The workaround some users found: trigger auto-compaction at half the advertised max. Set your context limit to around 105K in your config. That keeps it stable. Annoying? Yes. Dealbreaker? Probably not for most tasks.

Here's what that config looks like:

"glm-5.1": {
  "limit": {
    "context": 105000,
    "output": 8192
  }
}

Small change. Saves you hours of debugging weird model behavior in long sessions.

A quick tangent about model naming

This is not about GLM 5.1, but i keep thinking about it.

Zhipu AI renamed itself Z.ai. The models are now under Z.ai branding. GLM still stands for "General Language Model." But the company wanted a sleeker global name. So now you have Z.ai releasing models called GLM. Which is a bit like if Apple changed its name to "Device" but kept calling things iPhones.

i don't know who makes these naming decisions. Somewhere there's a product manager who spent three weeks on this. The model is still good. The naming is still confusing. These things can coexist.

The open-source weights for GLM-5 are already on Hugging Face under MIT license. GLM-5.1 weights are confirmed coming under the same license. Just no date yet.

Who this is actually for

Get honest here: most people don't need this right now.

If you're building small apps, doing light automation, or not running agents at scale, GLM-5.1 on the coding plan adds friction. You have to set up a new API endpoint. You have to manage the 100K context limit.
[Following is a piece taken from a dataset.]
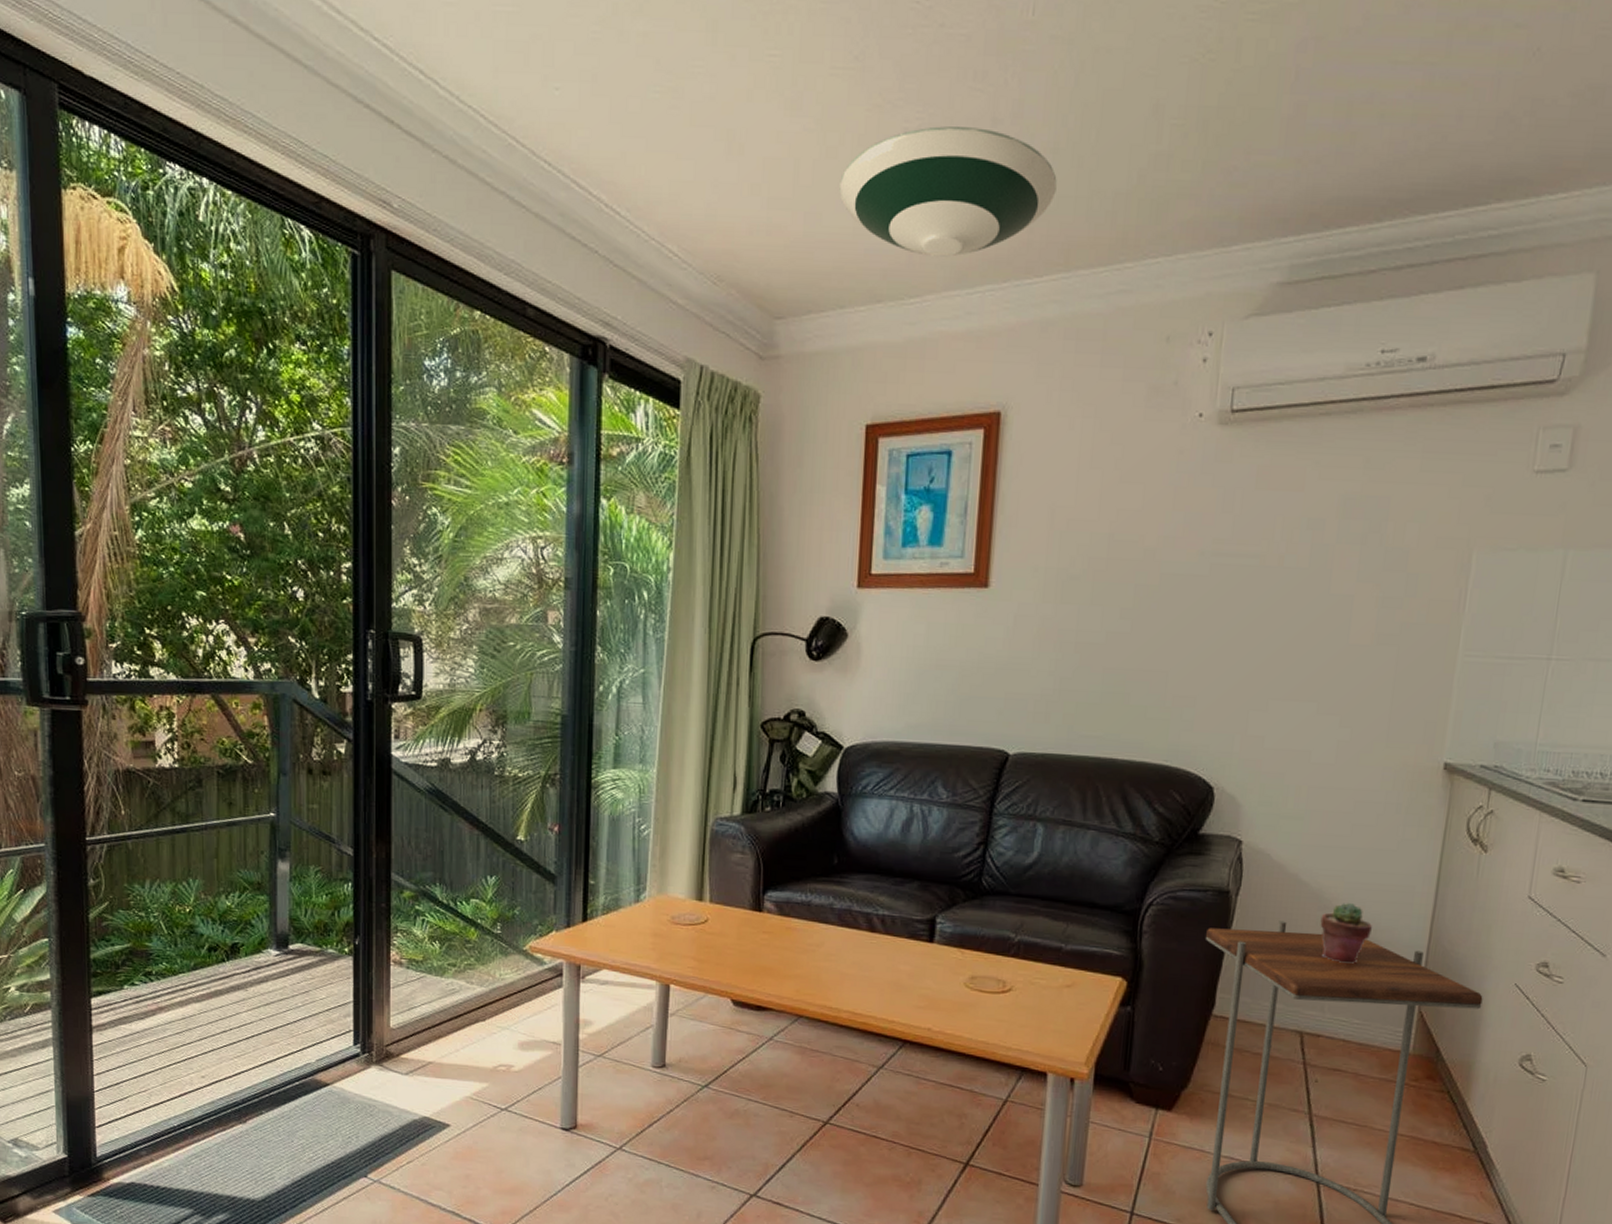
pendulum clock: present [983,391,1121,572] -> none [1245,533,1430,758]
You have to wait for the open weights to actually drop before you can self-host.

That's not nothing.

But if you're running Claude Code or OpenCode heavily, and cost is a real concern, this is worth testing this week.

The use case where it shines is clear:

Longer coding tasks with multiple files
Agent workflows with tool use
Debugging sessions that span many turns

It also matters for teams outside the US. Z.ai explicitly targets markets that US export controls have pushed away from Anthropic and OpenAI. The MIT license means you can run it on your own infra, in your own country, with zero dependency on American API providers.

That's not a small thing.

The benchmark skepticism is fair

One reviewer said it plainly: Chinese labs have a track record of impressive self-reported numbers that look less exciting once independent testing happens.

That's fair. We don't have fully independent benchmarks for GLM-5.1 yet. The 45.3 coding score is Z.ai's own evaluation. But the base model GLM-5 did hold up externally. It really did score 77.8% on SWE-bench Verified. That gives GLM-5.1 some credibility even before external tests arrive.

Give it a few weeks. The community will stress-test it properly.

One month from now, either the open weights drop and developers start integrating this everywhere, or the independent benchmarks come back underwhelming and the thread goes quiet. Both outcomes are useful data.

Someone on Reddit said they hated GLM before and this changed their mind. That's not a common thing to admit. Worth noting.

The plan is $10/month. The context window works if you cap it at half. The coding improvements are real, even if the final verdict isn't in yet.

Try it on a task you'd normally throw at Sonnet. See what happens.